Arel sakince bu cümleyi düşündü. Sonra Melike'ye dönüp

"Bunu yaşayıp göreceğiz müstakbel karıcığım! Bak Melike, ben kötü olabilirim ama unutma ki sen benden daha kötüsün! Ne yaptığını unutmadım. Benden neleri aldığını sana teker teker göstermeden sana yaşatmadan bu evlilikten kurtulamayacaksın! Bu senin en iyi ödülün aslında öyle de düşünebilirsin. Şimdi daha fazla karşımda titremeden konuyu kapat."

Boğazında oluşan düğümler hızla artarken kendini banyoya zar zor atmıştı. Öksürükleri boğazını tahriş ederken kapıya kimin gelip ona seslendiğini anlamayacak kadar kendinden geçmişti. Sırtını duvara yaslayıp yere süzülürken bu zamana kadar geçirdiği tüm zamanları düşündü. İçinde iyi tek bir şey yoktu ki. Kendi için yaptığı tek şey üniversiteye gidip buradan kurtulmak olmuştu. Bunda bile ailesini göremediği için zehir olmuştu kaç yılı!

Başını dizlerine yaslayıp derin nefes alırken Arel'in dediklerini tek tek düşünmeye başlamıştı. Bu evlilik gerçekten onun ödülü müydü? Daha kötü ne olabilirdi ki! Hayatta yapmayacağı tek şey evlilikti ve o bile gerçek oluyordu! Zehir olarak!
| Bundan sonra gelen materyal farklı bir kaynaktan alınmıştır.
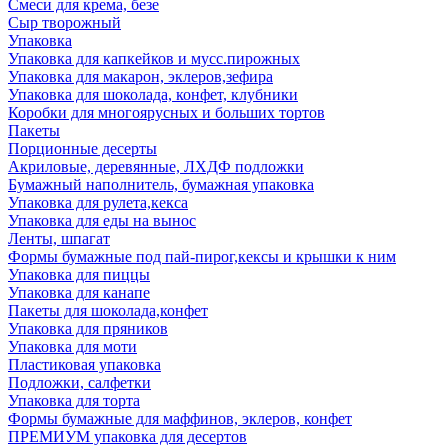
Смеси для крема, безе
Сыр творожный
Упаковка
Упаковка для капкейков и мусс.пирожных
Упаковка для макарон, эклеров,зефира
Упаковка для шоколада, конфет, клубники
Коробки для многоярусных и больших тортов
Пакеты
Порционные десерты
Акриловые, деревянные, ЛХДФ подложки
Бумажный наполнитель, бумажная упаковка
Упаковка для рулета,кекса
Упаковка для еды на вынос
Ленты, шпагат
Формы бумажные под пай-пирог,кексы и крышки к ним
Упаковка для пиццы
Упаковка для канапе
Пакеты для шоколада,конфет
Упаковка для пряников
Упаковка для моти
Пластиковая упаковка
Подложки, салфетки
Упаковка для торта
Формы бумажные для маффинов, эклеров, конфет
ПРЕМИУМ упаковка для десертов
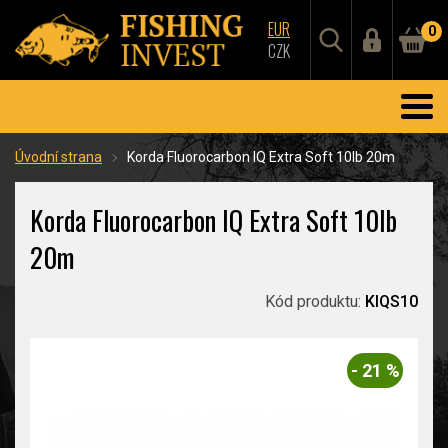
EUR
0
CZK
Úvodní strana
Korda Fluorocarbon IQ Extra Soft 10lb 20m
Korda Fluorocarbon IQ Extra Soft 10lb
20m
Kód produktu:
KIQS10
- 21 %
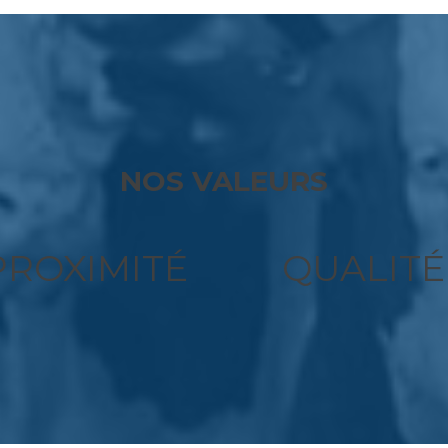
NOS VALEURS
PROXIMITÉ
QUALITÉ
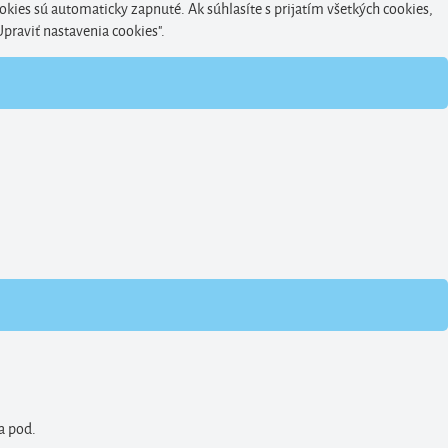
okies sú automaticky zapnuté. Ak súhlasíte s prijatím všetkých cookies,
Upraviť nastavenia cookies".
a pod.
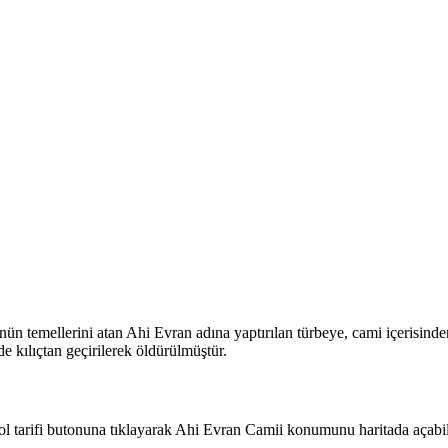
ün temellerini atan Ahi Evran adına yaptırılan türbeye, cami içerisind
e kılıçtan geçirilerek öldürülmüştür.
l tarifi butonuna tıklayarak Ahi Evran Camii konumunu haritada açabili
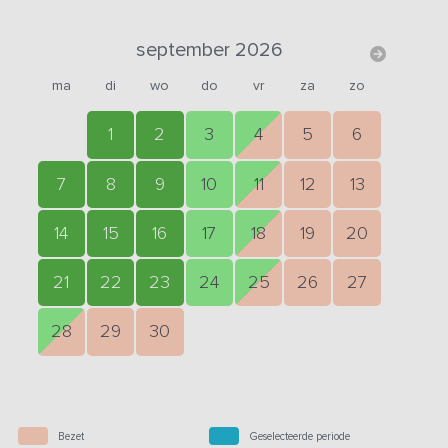
september 2026
ma
di
wo
do
vr
za
zo
1
2
3
4
5
6
7
8
9
10
11
12
13
14
15
16
17
18
19
20
21
22
23
24
25
26
27
28
29
30
Bezet
Geselecteerde periode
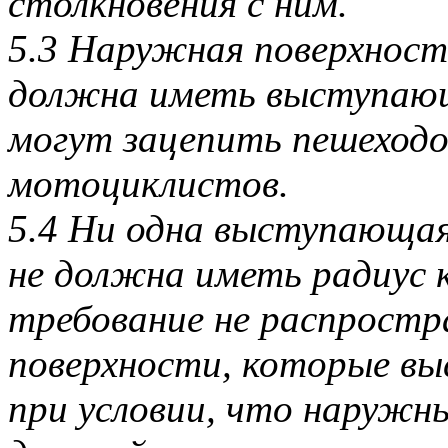
столкновения с ним.
5.3 Наружная поверхност
должна иметь выступающ
могут зацепить пешеходо
мотоциклистов.
5.4 Ни одна выступающа
не должна иметь радиус 
требование не распростр
поверхности, которые вы
при условии, что наружны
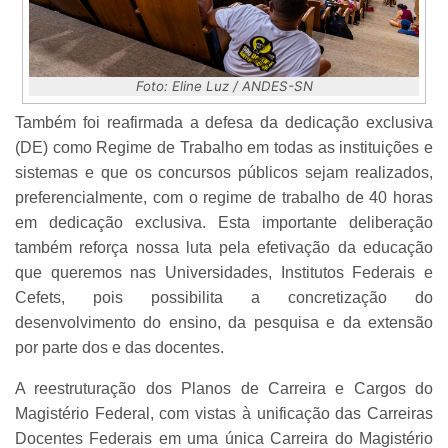
Foto: Eline Luz / ANDES-SN
Também foi reafirmada a defesa da dedicação exclusiva
(DE) como Regime de Trabalho em todas as instituições e
sistemas e que os concursos públicos sejam realizados,
preferencialmente, com o regime de trabalho de 40 horas
em dedicação exclusiva. Esta importante deliberação
também reforça nossa luta pela efetivação da educação
que queremos nas Universidades, Institutos Federais e
Cefets, pois possibilita a concretização do
desenvolvimento do ensino, da pesquisa e da extensão
por parte dos e das docentes.
A reestruturação dos Planos de Carreira e Cargos do
Magistério Federal, com vistas à unificação das Carreiras
Docentes Federais em uma única Carreira do Magistério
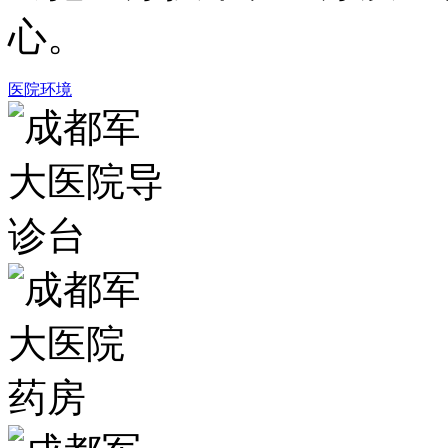
心。
医院环境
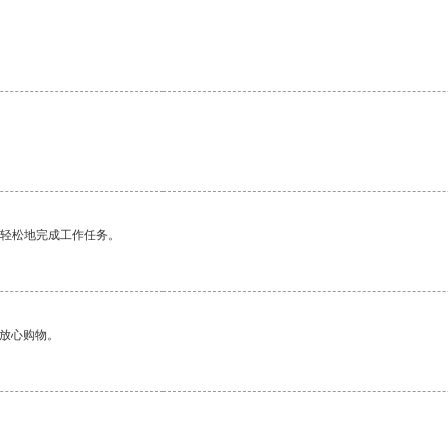
更轻松地完成工作任务。
够放心购物。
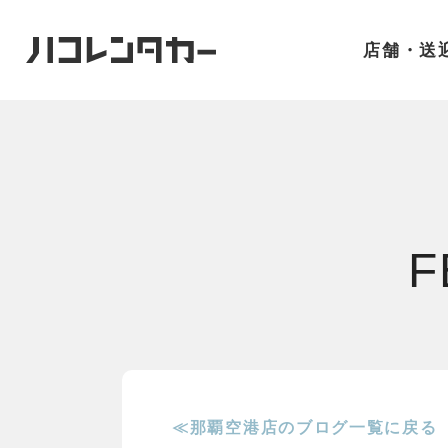
店舗・送
F
≪那覇空港店のブログ一覧に戻る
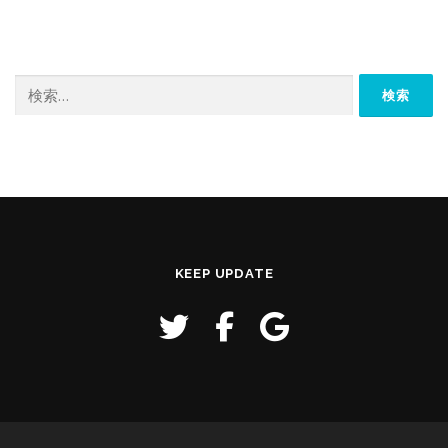
検
索:
KEEP UPDATE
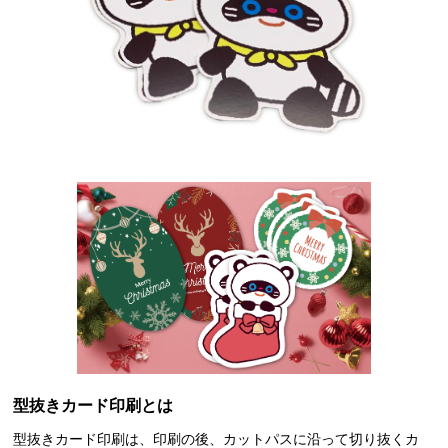
型抜きカード印刷とは
型抜きカード印刷は、印刷の後、カットパスに沿って切り抜くカ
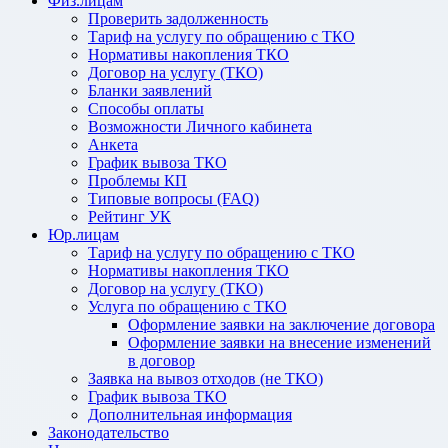
Физ.лицам
Проверить задолженность
Тариф на услугу по обращению с ТКО
Нормативы накопления ТКО
Договор на услугу (ТКО)
Бланки заявлений
Способы оплаты
Возможности Личного кабинета
Анкета
График вывоза ТКО
Проблемы КП
Типовые вопросы (FAQ)
Рейтинг УК
Юр.лицам
Тариф на услугу по обращению с ТКО
Нормативы накопления ТКО
Договор на услугу (ТКО)
Услуга по обращению с ТКО
Оформление заявки на заключение договора
Оформление заявки на внесение изменений
в договор
Заявка на вывоз отходов (не ТКО)
График вывоза ТКО
Дополнительная информация
Законодательство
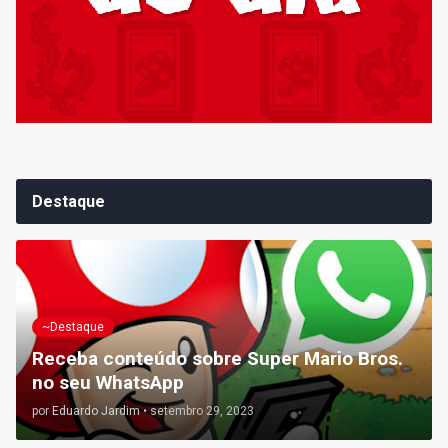
Destaque
~Destaque
Receba conteúdo sobre Super Mario Bros.
no seu WhatsApp
por
Eduardo Jardim
•
setembro 29, 2023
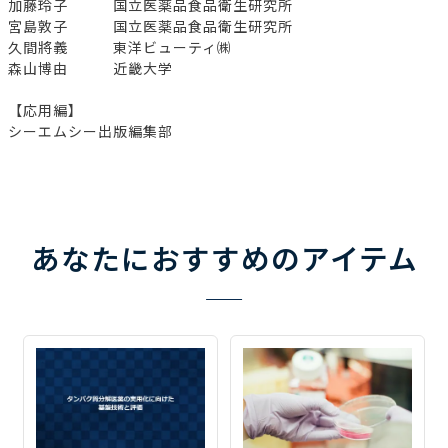
加藤玲子 国立医薬品食品衛生研究所
宮島敦子 国立医薬品食品衛生研究所
久間將義 東洋ビューティ㈱
森山博由 近畿大学
【応用編】
シーエムシー出版編集部
あなたにおすすめのアイテム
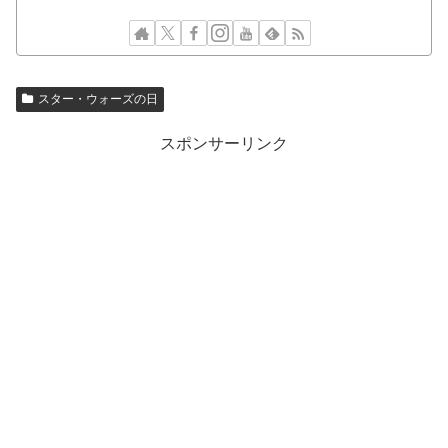
スター・ウォーズの日
スポンサーリンク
Ailesi ne kadar tersini bilse de annesinin bir şeyleri fark ettiğini düşünüyordu. Arada sırada ona sorduğu tuhaf sorular bunun göstergesi olabilirdi. Onlara anlatamadığı her şeyi kendi yaşıyordu. En ağrıda bunu kimseye söyleyemiyordu. Ne ağlayabiliyordu ne de ben yapmadım diyebiliyordu. Kendinden emindi hâlbuki! Yapmadığını biliyordu ama o adam neden öyle bir şey söylemişti? O bilekliğinin orada ne işi vardı? Neler oluyordu? Kafayı yiyecekti artık!

Kapı tekrar tıklatıldığında kendine gelmişti.

"Abla iyi misin? Neden cevap vermiyorsun?"

Melike, kendini toparlayıp elini yüzünü yıkadığında daha da berbat hissetmişti. Birkaç defa daha yıkadı yüzünü ama geçecek gibi değildi. Yeniden bir maske takmalıydı yüzüne!

"İyiyim canım çıkacağım birazdan!"

Katre biraz olsun rahatlarken Melike toparlanmaya çalıştı. Acaba bir şey duymuşlar mıdır diye endişelenirken öyle olsa herhalde Katre kalpten giderdi. Her şey iyi gidecekti en azından düğün bitene kadar. İnşallah Arel düğünde bir şey çıkarmazdı. İçinden söylenmeye devam ederken dışarıdan gelen birkaç sesle kendine geldi ve havluyu kirli sepetine atıp yerine yenisini yerleştirdi. Derin bir nefes alırken kapıyı açtı. Karşı karşıya geldiği Arel'le afallarken hangi ara Katre'nin gittiğini ve ona haber verdiğini anlamamıştı.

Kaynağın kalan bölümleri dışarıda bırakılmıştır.